Transcribed page contents:
____

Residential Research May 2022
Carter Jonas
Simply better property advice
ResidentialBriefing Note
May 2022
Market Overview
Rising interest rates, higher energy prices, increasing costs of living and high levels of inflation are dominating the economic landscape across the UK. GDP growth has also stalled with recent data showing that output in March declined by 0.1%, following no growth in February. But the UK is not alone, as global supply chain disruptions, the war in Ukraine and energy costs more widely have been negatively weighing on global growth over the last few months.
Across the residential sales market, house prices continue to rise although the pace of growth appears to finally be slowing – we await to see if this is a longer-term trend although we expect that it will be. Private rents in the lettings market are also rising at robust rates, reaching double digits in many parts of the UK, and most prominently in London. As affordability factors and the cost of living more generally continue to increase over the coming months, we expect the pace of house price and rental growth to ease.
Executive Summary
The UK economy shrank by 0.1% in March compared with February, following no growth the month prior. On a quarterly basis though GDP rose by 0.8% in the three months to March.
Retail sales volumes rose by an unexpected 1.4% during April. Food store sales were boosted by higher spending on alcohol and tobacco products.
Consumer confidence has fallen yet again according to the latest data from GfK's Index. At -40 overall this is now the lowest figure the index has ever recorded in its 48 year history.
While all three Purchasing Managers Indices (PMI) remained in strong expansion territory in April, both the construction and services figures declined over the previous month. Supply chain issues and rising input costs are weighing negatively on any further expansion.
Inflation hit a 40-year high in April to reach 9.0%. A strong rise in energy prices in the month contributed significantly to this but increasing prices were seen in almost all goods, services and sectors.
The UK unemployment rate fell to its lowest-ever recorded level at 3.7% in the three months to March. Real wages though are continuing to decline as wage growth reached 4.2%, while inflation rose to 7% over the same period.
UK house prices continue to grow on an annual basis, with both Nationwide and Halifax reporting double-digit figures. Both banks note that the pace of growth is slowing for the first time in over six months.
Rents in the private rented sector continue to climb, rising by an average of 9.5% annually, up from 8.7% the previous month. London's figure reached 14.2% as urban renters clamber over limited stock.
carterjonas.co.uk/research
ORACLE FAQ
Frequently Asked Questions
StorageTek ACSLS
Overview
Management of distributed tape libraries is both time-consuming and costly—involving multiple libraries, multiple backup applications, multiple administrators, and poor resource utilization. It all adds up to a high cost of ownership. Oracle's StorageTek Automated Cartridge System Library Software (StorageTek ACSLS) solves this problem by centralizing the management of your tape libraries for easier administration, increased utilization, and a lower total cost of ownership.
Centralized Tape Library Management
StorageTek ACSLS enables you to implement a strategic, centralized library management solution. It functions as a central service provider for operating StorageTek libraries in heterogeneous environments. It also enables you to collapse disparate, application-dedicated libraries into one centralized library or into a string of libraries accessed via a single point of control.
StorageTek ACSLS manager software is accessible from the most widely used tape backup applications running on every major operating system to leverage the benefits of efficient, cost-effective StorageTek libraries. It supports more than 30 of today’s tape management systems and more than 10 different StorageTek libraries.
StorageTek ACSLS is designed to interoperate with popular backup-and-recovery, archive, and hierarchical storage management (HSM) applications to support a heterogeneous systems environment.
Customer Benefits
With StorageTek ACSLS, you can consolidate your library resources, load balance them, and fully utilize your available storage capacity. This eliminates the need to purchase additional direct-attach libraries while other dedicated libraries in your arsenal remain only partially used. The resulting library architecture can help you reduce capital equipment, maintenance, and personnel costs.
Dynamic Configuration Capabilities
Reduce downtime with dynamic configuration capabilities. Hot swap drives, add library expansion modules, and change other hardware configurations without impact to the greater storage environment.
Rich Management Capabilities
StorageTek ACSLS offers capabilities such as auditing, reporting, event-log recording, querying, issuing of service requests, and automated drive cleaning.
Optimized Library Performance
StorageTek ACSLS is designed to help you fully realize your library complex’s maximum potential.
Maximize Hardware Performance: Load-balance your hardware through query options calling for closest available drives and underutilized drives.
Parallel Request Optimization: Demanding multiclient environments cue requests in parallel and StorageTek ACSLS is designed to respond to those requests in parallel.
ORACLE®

____

» TRY IT: Down to the last line, retype the entries above exactly.

» TASK OUTPUT:
Residential Research May 2022
Carter Jonas
Simply better property advice
ResidentialBriefing Note
May 2022
Market Overview
Rising interest rates, higher energy prices, increasing costs of living and high levels of inflation are dominating the economic landscape across the UK. GDP growth has also stalled with recent data showing that output in March declined by 0.1%, following no growth in February. But the UK is not alone, as global supply chain disruptions, the war in Ukraine and energy costs more widely have been negatively weighing on global growth over the last few months.
Across the residential sales market, house prices continue to rise although the pace of growth appears to finally be slowing – we await to see if this is a longer-term trend although we expect that it will be. Private rents in the lettings market are also rising at robust rates, reaching double digits in many parts of the UK, and most prominently in London. As affordability factors and the cost of living more generally continue to increase over the coming months, we expect the pace of house price and rental growth to ease.
Executive Summary
The UK economy shrank by 0.1% in March compared with February, following no growth the month prior. On a quarterly basis though GDP rose by 0.8% in the three months to March.
Retail sales volumes rose by an unexpected 1.4% during April. Food store sales were boosted by higher spending on alcohol and tobacco products.
Consumer confidence has fallen yet again according to the latest data from GfK's Index. At -40 overall this is now the lowest figure the index has ever recorded in its 48 year history.
While all three Purchasing Managers Indices (PMI) remained in strong expansion territory in April, both the construction and services figures declined over the previous month. Supply chain issues and rising input costs are weighing negatively on any further expansion.
Inflation hit a 40-year high in April to reach 9.0%. A strong rise in energy prices in the month contributed significantly to this but increasing prices were seen in almost all goods, services and sectors.
The UK unemployment rate fell to its lowest-ever recorded level at 3.7% in the three months to March. Real wages though are continuing to decline as wage growth reached 4.2%, while inflation rose to 7% over the same period.
UK house prices continue to grow on an annual basis, with both Nationwide and Halifax reporting double-digit figures. Both banks note that the pace of growth is slowing for the first time in over six months.
Rents in the private rented sector continue to climb, rising by an average of 9.5% annually, up from 8.7% the previous month. London's figure reached 14.2% as urban renters clamber over limited stock.
carterjonas.co.uk/research
ORACLE FAQ
Frequently Asked Questions
StorageTek ACSLS
Overview
Management of distributed tape libraries is both time-consuming and costly—involving multiple libraries, multiple backup applications, multiple administrators, and poor resource utilization. It all adds up to a high cost of ownership. Oracle's StorageTek Automated Cartridge System Library Software (StorageTek ACSLS) solves this problem by centralizing the management of your tape libraries for easier administration, increased utilization, and a lower total cost of ownership.
Centralized Tape Library Management
StorageTek ACSLS enables you to implement a strategic, centralized library management solution. It functions as a central service provider for operating StorageTek libraries in heterogeneous environments. It also enables you to collapse disparate, application-dedicated libraries into one centralized library or into a string of libraries accessed via a single point of control.
StorageTek ACSLS manager software is accessible from the most widely used tape backup applications running on every major operating system to leverage the benefits of efficient, cost-effective StorageTek libraries. It supports more than 30 of today’s tape management systems and more than 10 different StorageTek libraries.
StorageTek ACSLS is designed to interoperate with popular backup-and-recovery, archive, and hierarchical storage management (HSM) applications to support a heterogeneous systems environment.
Customer Benefits
With StorageTek ACSLS, you can consolidate your library resources, load balance them, and fully utilize your available storage capacity. This eliminates the need to purchase additional direct-attach libraries while other dedicated libraries in your arsenal remain only partially used. The resulting library architecture can help you reduce capital equipment, maintenance, and personnel costs.
Dynamic Configuration Capabilities
Reduce downtime with dynamic configuration capabilities. Hot swap drives, add library expansion modules, and change other hardware configurations without impact to the greater storage environment.
Rich Management Capabilities
StorageTek ACSLS offers capabilities such as auditing, reporting, event-log recording, querying, issuing of service requests, and automated drive cleaning.
Optimized Library Performance
StorageTek ACSLS is designed to help you fully realize your library complex’s maximum potential.
Maximize Hardware Performance: Load-balance your hardware through query options calling for closest available drives and underutilized drives.
Parallel Request Optimization: Demanding multiclient environments cue requests in parallel and StorageTek ACSLS is designed to respond to those requests in parallel.
ORACLE®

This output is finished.